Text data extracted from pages
◇ ◇ ◇ ◇ ◇

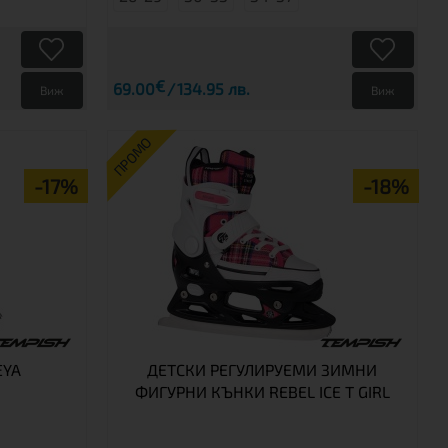
€
69.00
134.95 лв.
Виж
Виж
ПРОМО
-17%
-18%
EYA
ДЕТСКИ РЕГУЛИРУЕМИ ЗИМНИ
ФИГУРНИ КЪНКИ REBEL ICE T GIRL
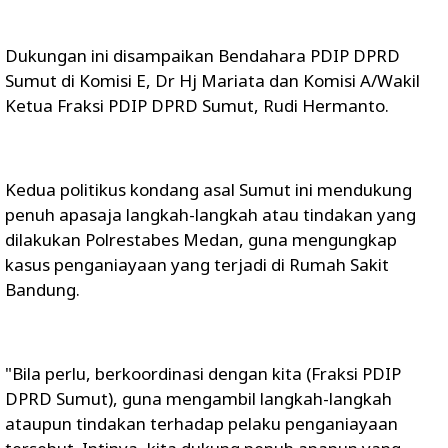
Dukungan ini disampaikan Bendahara PDIP DPRD
Sumut di Komisi E, Dr Hj Mariata dan Komisi A/Wakil
Ketua Fraksi PDIP DPRD Sumut, Rudi Hermanto.
Kedua politikus kondang asal Sumut ini mendukung
penuh apasaja langkah-langkah atau tindakan yang
dilakukan Polrestabes Medan, guna mengungkap
kasus penganiayaan yang terjadi di Rumah Sakit
Bandung.
"Bila perlu, berkoordinasi dengan kita (Fraksi PDIP
DPRD Sumut), guna mengambil langkah-langkah
ataupun tindakan terhadap pelaku penganiayaan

◇ ◇ ◇ ◇ ◇

# Work task
Extract every line above word for word, omitting the picture markers.

# Final answer
€
69.00
134.95 лв.
Виж
Виж
ПРОМО
-17%
-18%
EYA
ДЕТСКИ РЕГУЛИРУЕМИ ЗИМНИ
ФИГУРНИ КЪНКИ REBEL ICE T GIRL
Dukungan ini disampaikan Bendahara PDIP DPRD
Sumut di Komisi E, Dr Hj Mariata dan Komisi A/Wakil
Ketua Fraksi PDIP DPRD Sumut, Rudi Hermanto.
Kedua politikus kondang asal Sumut ini mendukung
penuh apasaja langkah-langkah atau tindakan yang
dilakukan Polrestabes Medan, guna mengungkap
kasus penganiayaan yang terjadi di Rumah Sakit
Bandung.
"Bila perlu, berkoordinasi dengan kita (Fraksi PDIP
DPRD Sumut), guna mengambil langkah-langkah
ataupun tindakan terhadap pelaku penganiayaan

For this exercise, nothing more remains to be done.